| Brano fornito |
========

Una vita “al buio” – 5° PuntataA volte, uno sguardo, un sorriso, una sola parola… può cambiare una vita. Come a volte, anche un solo gesto, un solo cenno di una persona, ti può ripagare di una vita intera. Fabrizio Poggi Longostrevi, figlio di un magnate della Sanità di una “Milano da bere”, ha pagato l’incolpevole appartenenza ad un sistema, che ha finito col distruggere anche se stesso. Faticosamente, ne è venuto fuori. Anche se porta cicatrici indelebili. Questa è la sua storia che riportiamo, come da sua esplicita richiesta, per far capire che, spesso, sotto i lustrini, c’è tanto (e troppo) buio. “In tempi come questi, la fuga è l’unico mezzo per mantenersi vivi e continuare a sognare”

Sembra il classico luogo comune ma mi accorsi presto quanto è vero che non si apprezzano mai abbastanza le cose che si hanno finché non ci vengono a mancare e non mi riferisco soltanto ai beni materiali: sapere che qualcuno ti osserva, segue tutti i tuoi spostamenti, ascolta e registra le tue conversazioni, controlla, analizza passo a passo tutta la tua vita finanche al punto da poter riuscire a carpire i tuoi stessi intimi pensieri è una privazione di libertà persino più cruenta, insopportabile e alla lunga insostenibile del 41bis.

Si tratta di una invisibile catena di piombo che grava sulla tua anima con una forza afflittiva mostruosa e un potere incommensurabile: una specie di TrumanShow, o di itinerante casa del Grande Fratello che ti segue sempre ovunque tu vada dalla quale però non sai se e quando potrai mai uscire.

Quando stavo per convincermi che quella ingiusta, insensata quanto massiccia persecuzione investigativa potesse e dovesse essere terminata presi quasi involontariamente visione di alcuni documenti riguardanti la situazione giudiziaria di mio padre che accanto alle parole tratte dalle registrazioni delle telefonate intercettate recavano in nota la dicitura: come da reg. progressiva n. 1327 del giorno XX/XX/XX

In quel momento capii che, se anche un giorno avessero mai smesso davvero di spiarci, non mi sarei mai più riuscito a sentire totalmente libero…

Avevo letto una volta su un quotidiano, mi pare il “Corriere della Sera”, che l’Italia è il paese (o uno dei paesi) al mondo con in proporzione il maggior numero di utenze poste sotto controllo ma non avrei mai e poi mai, in cuor mio, immaginato nemmeno lontanamente che si potesse arrivare a tanto…

E poi, quanto poteva costare allo Stato questo accanimento investigativo?

========

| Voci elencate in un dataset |
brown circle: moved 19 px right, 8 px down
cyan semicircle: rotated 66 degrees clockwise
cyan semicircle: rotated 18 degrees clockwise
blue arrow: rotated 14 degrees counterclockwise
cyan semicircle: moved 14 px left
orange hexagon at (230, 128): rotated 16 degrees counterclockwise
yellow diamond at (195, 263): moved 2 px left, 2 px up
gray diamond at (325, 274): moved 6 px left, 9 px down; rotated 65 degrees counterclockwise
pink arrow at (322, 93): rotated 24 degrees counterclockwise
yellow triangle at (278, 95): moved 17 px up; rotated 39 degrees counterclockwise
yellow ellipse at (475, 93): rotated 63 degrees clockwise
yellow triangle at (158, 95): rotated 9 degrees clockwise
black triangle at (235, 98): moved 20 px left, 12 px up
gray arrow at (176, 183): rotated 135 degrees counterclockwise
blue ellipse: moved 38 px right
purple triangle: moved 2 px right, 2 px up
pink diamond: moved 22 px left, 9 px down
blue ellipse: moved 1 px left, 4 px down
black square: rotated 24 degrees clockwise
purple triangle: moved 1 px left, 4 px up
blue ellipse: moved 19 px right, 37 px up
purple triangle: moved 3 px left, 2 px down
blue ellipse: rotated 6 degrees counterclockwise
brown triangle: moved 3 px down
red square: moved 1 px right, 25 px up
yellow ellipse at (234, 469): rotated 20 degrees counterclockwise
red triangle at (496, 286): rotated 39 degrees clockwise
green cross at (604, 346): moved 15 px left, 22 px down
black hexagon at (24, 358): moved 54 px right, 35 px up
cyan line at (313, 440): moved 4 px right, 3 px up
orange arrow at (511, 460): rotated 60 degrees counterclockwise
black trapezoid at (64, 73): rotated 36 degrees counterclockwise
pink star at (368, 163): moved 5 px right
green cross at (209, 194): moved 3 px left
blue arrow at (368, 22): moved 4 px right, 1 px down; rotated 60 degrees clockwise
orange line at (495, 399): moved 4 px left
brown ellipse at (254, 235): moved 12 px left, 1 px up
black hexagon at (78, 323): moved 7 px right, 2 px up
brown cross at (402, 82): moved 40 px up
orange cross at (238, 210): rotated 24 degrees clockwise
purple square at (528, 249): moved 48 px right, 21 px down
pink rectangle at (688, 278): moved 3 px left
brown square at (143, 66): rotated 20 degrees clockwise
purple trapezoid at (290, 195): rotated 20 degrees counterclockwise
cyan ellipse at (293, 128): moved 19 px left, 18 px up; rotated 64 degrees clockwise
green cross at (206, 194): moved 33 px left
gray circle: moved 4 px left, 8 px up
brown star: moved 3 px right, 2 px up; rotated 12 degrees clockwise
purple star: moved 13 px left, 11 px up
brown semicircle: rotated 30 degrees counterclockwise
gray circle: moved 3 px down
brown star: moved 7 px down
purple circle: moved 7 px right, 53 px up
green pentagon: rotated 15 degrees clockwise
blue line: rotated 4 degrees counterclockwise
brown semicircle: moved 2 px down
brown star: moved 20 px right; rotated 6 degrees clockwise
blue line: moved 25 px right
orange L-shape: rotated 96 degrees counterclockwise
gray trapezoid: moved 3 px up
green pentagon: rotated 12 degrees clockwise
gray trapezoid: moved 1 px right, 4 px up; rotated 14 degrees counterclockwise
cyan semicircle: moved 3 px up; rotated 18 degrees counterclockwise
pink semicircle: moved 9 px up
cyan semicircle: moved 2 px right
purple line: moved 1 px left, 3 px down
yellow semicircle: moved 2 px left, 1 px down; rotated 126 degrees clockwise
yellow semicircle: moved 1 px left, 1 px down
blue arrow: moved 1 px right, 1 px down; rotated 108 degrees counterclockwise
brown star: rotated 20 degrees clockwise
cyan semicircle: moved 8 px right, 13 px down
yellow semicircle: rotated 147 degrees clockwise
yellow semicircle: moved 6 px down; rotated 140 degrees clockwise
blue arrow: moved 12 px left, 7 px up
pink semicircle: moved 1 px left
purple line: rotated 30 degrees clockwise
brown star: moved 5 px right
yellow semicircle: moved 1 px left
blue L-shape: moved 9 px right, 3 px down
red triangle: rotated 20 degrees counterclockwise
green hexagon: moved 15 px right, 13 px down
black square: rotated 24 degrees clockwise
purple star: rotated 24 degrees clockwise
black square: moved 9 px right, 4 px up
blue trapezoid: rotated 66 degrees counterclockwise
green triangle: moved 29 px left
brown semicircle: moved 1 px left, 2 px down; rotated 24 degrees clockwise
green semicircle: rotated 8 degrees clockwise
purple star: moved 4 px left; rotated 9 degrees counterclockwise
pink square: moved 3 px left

========

| Istruzioni |
- 1) Copia dal brano su Fabrizio Poggi Longostrevi la parte compresa tra "In quel momento" e "questo accanimento investigativo?", estremi inclusi.
- 2) Nel brano su Fabrizio Poggi Longostrevi, quale numero di registrazione progressiva compariva nella nota dei documenti sulla situazione giudiziaria del padre?
- 3) Prosegui il brano su Fabrizio Poggi Longostrevi partendo dall'ultima frase riportata.

| Risposte fornite |
- 1)
In quel momento capii che, se anche un giorno avessero mai smesso davvero di spiarci, non mi sarei mai più riuscito a sentire totalmente libero…

Avevo letto una volta su un quotidiano, mi pare il “Corriere della Sera”, che l’Italia è il paese (o uno dei paesi) al mondo con in proporzione il maggior numero di utenze poste sotto controllo ma non avrei mai e poi mai, in cuor mio, immaginato nemmeno lontanamente che si potesse arrivare a tanto…

E poi, quanto poteva costare allo Stato questo accanimento investigativo?

- 2) Il numero 1327.

- 3)
La mia iscrizione nel registro degli indagati per il reato di “riciclaggio” (???) infatti fu proprio il frutto delle prove (“inconfutabili”) derivanti dalle intercettazioni delle conversazioni telefoniche che intrattenni dal mio cellulare con mio padre durante quel ridicolo, futile e malaugurato viaggio a Montecarlo: in altri atti giudiziari riguardanti altre persone coinvolte nelle indagini (vedi ad esempio mia sorella) vidi proprio la trascrizione (non proprio fedele) di alcune frasi da me dette nel corso della mia logorroica attività telefonica quotidiana; frasi anche ambigue, spesso semiserie se non proprio del tutto appartenenti al faceto, la cui interpretazione in un senso piuttosto che in un altro è rimessa ovviamente alla totale discrezione di chi le aveva disposte e ordinate..

A questo punto, cosa fare?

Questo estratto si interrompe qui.